> [Work instruction]
An exact, complete copy of the entries that follow is needed.

> [Excerpted data]
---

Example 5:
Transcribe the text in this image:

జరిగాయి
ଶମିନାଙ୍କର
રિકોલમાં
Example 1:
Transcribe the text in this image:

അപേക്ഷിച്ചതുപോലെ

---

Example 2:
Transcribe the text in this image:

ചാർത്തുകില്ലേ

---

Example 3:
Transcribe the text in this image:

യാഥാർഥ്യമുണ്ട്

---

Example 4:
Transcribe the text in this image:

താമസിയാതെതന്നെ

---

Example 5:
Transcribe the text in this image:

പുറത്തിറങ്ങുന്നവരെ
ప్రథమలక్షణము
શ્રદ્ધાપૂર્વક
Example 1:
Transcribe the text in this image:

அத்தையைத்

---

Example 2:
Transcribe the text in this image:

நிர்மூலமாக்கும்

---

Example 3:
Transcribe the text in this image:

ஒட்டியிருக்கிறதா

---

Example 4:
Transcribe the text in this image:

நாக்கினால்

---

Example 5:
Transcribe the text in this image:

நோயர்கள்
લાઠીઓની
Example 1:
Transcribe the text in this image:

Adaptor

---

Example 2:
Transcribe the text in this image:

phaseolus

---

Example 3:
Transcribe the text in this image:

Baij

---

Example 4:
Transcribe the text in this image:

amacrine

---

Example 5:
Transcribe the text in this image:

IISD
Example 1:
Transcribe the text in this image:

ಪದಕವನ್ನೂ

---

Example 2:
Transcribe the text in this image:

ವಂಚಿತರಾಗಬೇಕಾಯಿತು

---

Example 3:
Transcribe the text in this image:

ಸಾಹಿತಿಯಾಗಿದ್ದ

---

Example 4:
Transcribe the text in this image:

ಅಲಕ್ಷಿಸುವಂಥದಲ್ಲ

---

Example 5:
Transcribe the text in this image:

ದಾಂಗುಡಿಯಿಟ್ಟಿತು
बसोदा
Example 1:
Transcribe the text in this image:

> [Worked solution]
---

Example 5:
Transcribe the text in this image:

జరిగాయి
ଶମିନାଙ୍କର
રિકોલમાં
Example 1:
Transcribe the text in this image:

അപേക്ഷിച്ചതുപോലെ

---

Example 2:
Transcribe the text in this image:

ചാർത്തുകില്ലേ

---

Example 3:
Transcribe the text in this image:

യാഥാർഥ്യമുണ്ട്

---

Example 4:
Transcribe the text in this image:

താമസിയാതെതന്നെ

---

Example 5:
Transcribe the text in this image:

പുറത്തിറങ്ങുന്നവരെ
ప్రథమలక్షణము
શ્રદ્ધાપૂર્વક
Example 1:
Transcribe the text in this image:

அத்தையைத்

---

Example 2:
Transcribe the text in this image:

நிர்மூலமாக்கும்

---

Example 3:
Transcribe the text in this image:

ஒட்டியிருக்கிறதா

---

Example 4:
Transcribe the text in this image:

நாக்கினால்

---

Example 5:
Transcribe the text in this image:

நோயர்கள்
લાઠીઓની
Example 1:
Transcribe the text in this image:

Adaptor

---

Example 2:
Transcribe the text in this image:

phaseolus

---

Example 3:
Transcribe the text in this image:

Baij

---

Example 4:
Transcribe the text in this image:

amacrine

---

Example 5:
Transcribe the text in this image:

IISD
Example 1:
Transcribe the text in this image:

ಪದಕವನ್ನೂ

---

Example 2:
Transcribe the text in this image:

ವಂಚಿತರಾಗಬೇಕಾಯಿತು

---

Example 3:
Transcribe the text in this image:

ಸಾಹಿತಿಯಾಗಿದ್ದ

---

Example 4:
Transcribe the text in this image:

ಅಲಕ್ಷಿಸುವಂಥದಲ್ಲ

---

Example 5:
Transcribe the text in this image:

ದಾಂಗುಡಿಯಿಟ್ಟಿತು
बसोदा
Example 1:
Transcribe the text in this image:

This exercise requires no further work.